Но это был не конец моих игр. Помимо игрушек я играл туалетной бумагой. Да, той которой все люди подтирают зад. Я шел в туалет, отрывал двухметровый кусок туалетной бумаги, возвращался в комнату и игрался ею. Но я не просто так волок ее туда-сюда, нет. Я лепил из нее человечков. Отрывал небольшой кусочек и разделял пополам, но не разрывая полностью. Концы же скручивал, чтобы за них можно было держаться и вертеть. То есть у меня был прямоугольник, я его разделил пополам, конец скрутил и вот у меня получились руки. Концы этих рук, я скручивал в шарик, тем самым, превращая их в кулаки. Иногда я делал когти. Мне хватало около пяти или шести таких бумажных человечков, чтобы начать «снимать фильм». Думаю, я единственный кто развлекался таким образом. Сумасшествие, знаю. Но если мне это нравилось, что я мог поделать?
5 глава
Время шло, я все так же оставался на «продленке» и все так же наблюдал за тем, как моя соседка по парте швыряла козявки в Степу. Мне было искренне его жаль.

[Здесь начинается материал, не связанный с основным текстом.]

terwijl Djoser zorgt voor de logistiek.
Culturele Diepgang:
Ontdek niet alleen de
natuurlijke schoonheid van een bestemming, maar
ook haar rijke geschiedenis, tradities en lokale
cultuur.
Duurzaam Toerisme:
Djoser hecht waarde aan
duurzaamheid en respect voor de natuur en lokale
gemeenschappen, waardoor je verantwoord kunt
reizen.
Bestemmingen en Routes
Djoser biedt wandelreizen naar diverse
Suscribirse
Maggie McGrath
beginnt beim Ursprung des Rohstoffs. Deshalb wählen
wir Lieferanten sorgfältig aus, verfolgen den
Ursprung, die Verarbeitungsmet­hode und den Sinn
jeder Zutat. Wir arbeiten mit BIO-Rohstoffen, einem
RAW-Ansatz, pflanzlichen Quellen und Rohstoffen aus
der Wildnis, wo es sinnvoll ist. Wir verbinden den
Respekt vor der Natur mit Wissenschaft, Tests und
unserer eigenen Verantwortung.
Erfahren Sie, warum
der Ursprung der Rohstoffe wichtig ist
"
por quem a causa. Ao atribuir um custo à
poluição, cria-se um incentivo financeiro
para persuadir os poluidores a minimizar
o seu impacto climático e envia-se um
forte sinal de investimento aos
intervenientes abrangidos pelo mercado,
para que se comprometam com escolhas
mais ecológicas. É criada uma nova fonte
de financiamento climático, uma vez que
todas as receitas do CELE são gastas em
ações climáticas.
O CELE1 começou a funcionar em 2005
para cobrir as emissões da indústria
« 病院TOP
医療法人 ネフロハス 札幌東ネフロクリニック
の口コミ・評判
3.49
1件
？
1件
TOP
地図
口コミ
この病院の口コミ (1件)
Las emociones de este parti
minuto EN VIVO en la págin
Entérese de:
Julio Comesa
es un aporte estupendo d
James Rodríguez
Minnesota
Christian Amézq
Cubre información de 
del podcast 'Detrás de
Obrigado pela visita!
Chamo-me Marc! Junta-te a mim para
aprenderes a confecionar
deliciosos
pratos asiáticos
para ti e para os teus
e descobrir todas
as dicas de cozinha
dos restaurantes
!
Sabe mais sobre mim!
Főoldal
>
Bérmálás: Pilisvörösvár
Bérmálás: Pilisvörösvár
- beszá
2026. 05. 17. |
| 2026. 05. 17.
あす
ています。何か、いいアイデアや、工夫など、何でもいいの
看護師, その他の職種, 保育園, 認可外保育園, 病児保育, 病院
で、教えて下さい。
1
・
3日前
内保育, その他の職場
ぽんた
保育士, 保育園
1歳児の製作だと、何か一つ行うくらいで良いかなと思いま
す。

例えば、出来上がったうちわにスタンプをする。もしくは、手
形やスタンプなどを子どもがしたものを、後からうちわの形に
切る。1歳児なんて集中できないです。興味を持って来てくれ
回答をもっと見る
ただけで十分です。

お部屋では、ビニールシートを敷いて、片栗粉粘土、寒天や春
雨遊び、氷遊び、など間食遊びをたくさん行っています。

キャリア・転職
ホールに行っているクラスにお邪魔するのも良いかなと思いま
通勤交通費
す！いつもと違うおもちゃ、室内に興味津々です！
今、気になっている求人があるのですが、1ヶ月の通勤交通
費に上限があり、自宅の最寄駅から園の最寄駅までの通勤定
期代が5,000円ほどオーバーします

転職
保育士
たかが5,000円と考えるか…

Потом у меня появилась новая проблема: каждый день у меня болел живот. Он начинал меня беспокоить где-то со второго урока и вплоть до конца дня. А в туалет я пойти не мог. У меня был барьер, я не мог какать в школьном туалете. Еле-еле малую нужду там справлял, а большую тем паче не мог. Но как-то раз я все же взял в школу туалетную бумагу, и, когда мне, в очередной раз, захотелось какать, я, на свой страх и риск, решил попробовать. Достал ее и побрел в школьную парашу. По пути я вдруг увидел, что надо мной все вокруг смеются. «Почему?» – подумал я. – «Они что знают, что я иду какать?», и вдруг я увидел Тимона, когда он меня заметил, то тоже стал хихикать.
– Почему все смеются надо мной?! – Возмущенно спросил я, подойдя к нему.